What are the challenges?
International demand for the rupee is very low. The daily average share for the rupee in the global foreign exchange market is about 1.6%,
The rupee is not fully convertible in the capital account and India’s share of global exports of goods is just about 2%. This reduces the necessity for other countries to hold rupees.
What are the initiatives taken?
Indo-Nepal Remittance Facility Scheme: This Scheme was launched by the RBI in May 2008 as an option for cross-border remittances from India to Nepal. The Scheme leverages the NEFT ecosystem.
Bilateral Swap Arrangements (BSA): India currently has a BSA with Japan as a line of support in case of any balance of payments issue. Under the South Asian Association for Regional Cooperation (SAARC) swap agreement, the requesting central bank can make withdrawals in dollar, Euro and also in rupee.
Developments in the GIFT City: Gujarat International Finance Tec-City (GIFT City) was set up as India’s first International Financial Service Centre (IFSC). It has the potential to develop as a international financial centre for Rupee products and more specifically Rupee derivatives, given the fact that the Rupee derivatives are among the most traded contracts globally.
Indo-Iran Agreement: An agreement was signed between India and Iran for undertaking eligible trade transactions using rupee.
Asian Clearing Union (ACU): RBI had proposed the use of local currencies of members for settlement of ACU transactions and inclusion of rupee as one of the settlement currencies under the ACU.
Rupee as a Designated Foreign Currency in Sri Lanka: This have paved the way for rupee-based bilateral trade between Sri Lanka and India.
Use of Indian Payment Infrastructure: RBI making efforts to increase the global outreach of the UPI system to facilitate cross-border transactions. Various other initiatives have also been undertaken to facilitate cross-border payments, especially personal remittances like the Money Transfer Service Scheme (MTSS).

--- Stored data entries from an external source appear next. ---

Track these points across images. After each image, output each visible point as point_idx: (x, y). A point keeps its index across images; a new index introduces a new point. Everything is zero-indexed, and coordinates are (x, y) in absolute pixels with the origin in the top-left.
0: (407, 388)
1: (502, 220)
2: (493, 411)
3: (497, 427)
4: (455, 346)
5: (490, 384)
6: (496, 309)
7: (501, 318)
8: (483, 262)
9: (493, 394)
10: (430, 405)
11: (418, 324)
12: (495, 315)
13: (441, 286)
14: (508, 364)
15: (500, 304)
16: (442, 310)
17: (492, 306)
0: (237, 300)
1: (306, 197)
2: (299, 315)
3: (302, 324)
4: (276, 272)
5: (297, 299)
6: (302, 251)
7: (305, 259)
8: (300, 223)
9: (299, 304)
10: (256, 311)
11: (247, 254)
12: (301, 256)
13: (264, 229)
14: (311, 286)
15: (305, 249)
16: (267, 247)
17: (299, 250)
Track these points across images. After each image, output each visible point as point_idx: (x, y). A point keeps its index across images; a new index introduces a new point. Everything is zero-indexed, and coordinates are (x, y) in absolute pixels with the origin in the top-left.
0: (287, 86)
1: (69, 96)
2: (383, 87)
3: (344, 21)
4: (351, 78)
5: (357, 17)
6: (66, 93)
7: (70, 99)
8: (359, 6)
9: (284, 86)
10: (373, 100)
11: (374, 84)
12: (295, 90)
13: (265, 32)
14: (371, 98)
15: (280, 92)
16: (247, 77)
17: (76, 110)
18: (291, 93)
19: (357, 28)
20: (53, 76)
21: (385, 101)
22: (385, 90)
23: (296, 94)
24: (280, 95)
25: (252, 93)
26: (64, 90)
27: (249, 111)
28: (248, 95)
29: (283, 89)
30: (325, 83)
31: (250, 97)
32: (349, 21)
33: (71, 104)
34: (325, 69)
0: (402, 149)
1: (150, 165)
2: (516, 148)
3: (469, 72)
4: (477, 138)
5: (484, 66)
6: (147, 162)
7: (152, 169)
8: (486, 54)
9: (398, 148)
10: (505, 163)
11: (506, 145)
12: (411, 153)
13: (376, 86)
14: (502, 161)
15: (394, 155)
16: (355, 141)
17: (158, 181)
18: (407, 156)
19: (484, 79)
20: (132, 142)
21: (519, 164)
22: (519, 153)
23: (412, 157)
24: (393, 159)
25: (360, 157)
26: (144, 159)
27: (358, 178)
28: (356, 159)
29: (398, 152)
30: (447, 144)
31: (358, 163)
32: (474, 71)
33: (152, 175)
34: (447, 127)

Other initiatives: RBI has enabled external commercial borrowings in rupees. The recent Foreign Trade Policy (FTP) 2023, proposes invoicing, payment, and settlement of trade in Indian rupees. RBI has permitted rupee settlement of external trade through Special Rupee Vostro Accounts (SRVAs). A total of 18 countries have been allowed to open SRVAs. (A vostro account is held by a bank on behalf of a bank in another country).
What should be the future course of action?
The RBI should pursue a deeper and more liquid rupee bond market to enable foreign investors and Indian trade partners to have more investment options in rupees.
Indian exporters and importers should be encouraged to invoice their transactions in rupee. For this, the trade settlement formalities for rupee import/export transactions should be optimised.
Additional currency swap agreements (as with Sri Lanka) would further allow India to settle trade and investment transactions in rupees.
Tax incentives must be given to foreign businesses to utilise the rupee in operations in India.
Efforts must be made to make the rupee an official currency in international organisations, thereby giving it a higher profile and acceptability.
The Tarapore Committees’ (in 1997 and 2006) recommendations must be pursued including a push to reduce fiscal deficits lower than 3.5%, a reduction in gross inflation rate to 3%-5%, and a reduction in gross banking non-performing assets to less than 5%.
Gradually, the rupee must be made more freely convertible. This would allow foreign investors to easily buy and sell the rupee, enhancing its liquidity and making it more attractive.